The delay was due to the fact that the remains were randomly discovered and did not appear to be linked to an ongoing investigation, so they were not prioritized over other materials at the lab, Scott said.
He declined to identify the exact area where Lindsey was found — beyond noting that it was largely used for hunting, with no one living there — or further describe the condition of her remains. He said that the “vast majority” of questions people were going to have about the case would be unanswerable at this time due to the ongoing investigation.
Scott did not discuss a possible cause of death or motive. (Sheriff’s authorities were not immediately available to comment to PEOPLE when reached directly on Thursday.)
Of how Lindsey’s family reacted to her death, Scott said, “They were understandably devastated. They had prayed that we would find her alive and bring her home.
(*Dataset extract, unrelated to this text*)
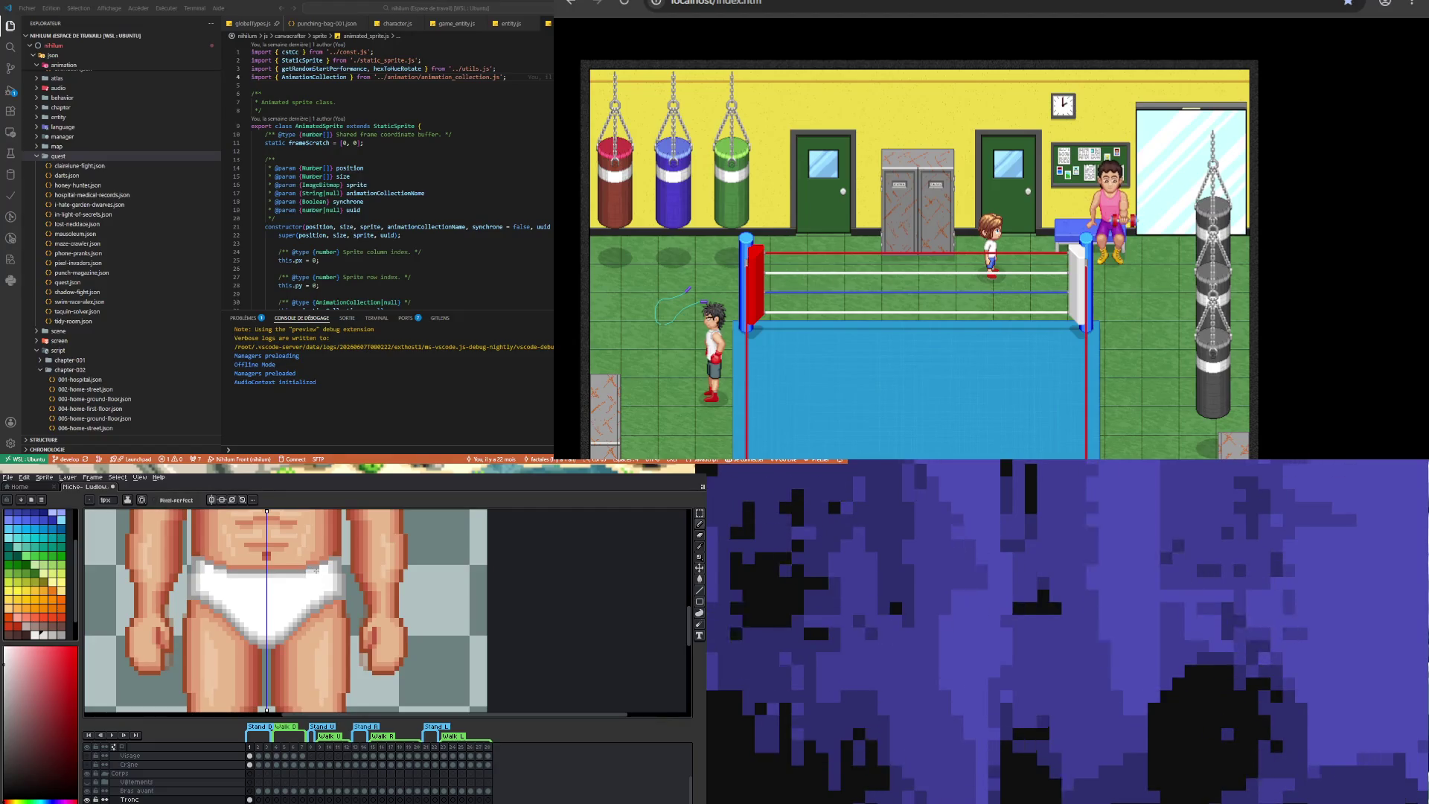
{"action": "scroll", "coordinate": [258, 599], "scroll_direction": "down", "scroll_amount": 3}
That was not the outcome that the family wanted to hear.”
The family has asked for privacy as they grieve but gave their thanks for the public’s “continued support,” Scott said.
“I was sad that it was ending like this,” he said of his learning that Lindsey’s body had been found, “but I was glad that we were able to bring some element of closure to what had happened to her.”
Surrounded by officials from various law enforcement agencies, including the FBI, Scott said investigators in the case so far would remain involved “until we bring the monster that’s responsible for this and hold them accountable.”
He again urged anyone with information about what happened to Lindsey to come forward, even if anonymously.
“There’s someone out there that knows who did this and how this happened and there’s people out there that have information that would be the nugget that we need to explode this investigation and culminate in an arrest,” he said. “We need those people to have the courage to come forward.”
Tips can be submitted to investigators by phone or online at 360-964-1799 or email@example.com.
Read PEOPLE’s Original Story on Lindsey’s Case, from November 2009:
When Melissa Baum moved to rural McCleary two years ago, the divorced mom thought she’d found the perfect safe place to raise Joshua, 13, and Lindsey, 10. Then one night, Lindsey walked with a friend to the pal’s house, hoping for a sleepover.
When the girl’s mother said no, Lindsey began the 10-block walk home alone. Fifty minutes after the time she was due back, Melissa phoned the town police, who launched a door-to-door search. The next day, the regional FBI office and the Grays Harbor County Sheriff’s office joined in.
“We’ve investigated thousands of tips,” says Undersheriff Rick Scott. “To date we have no physical evidence speaking to any specific scenario.”
Undaunted, Melissa, 38, spends weekends leading volunteers through dense evergreen forests. Their intrepid searches have turned up Prohibition-era cellars and bunkers — but no trace of Lindsey.
“I know she’s alive,” says Melissa. “I feel it.”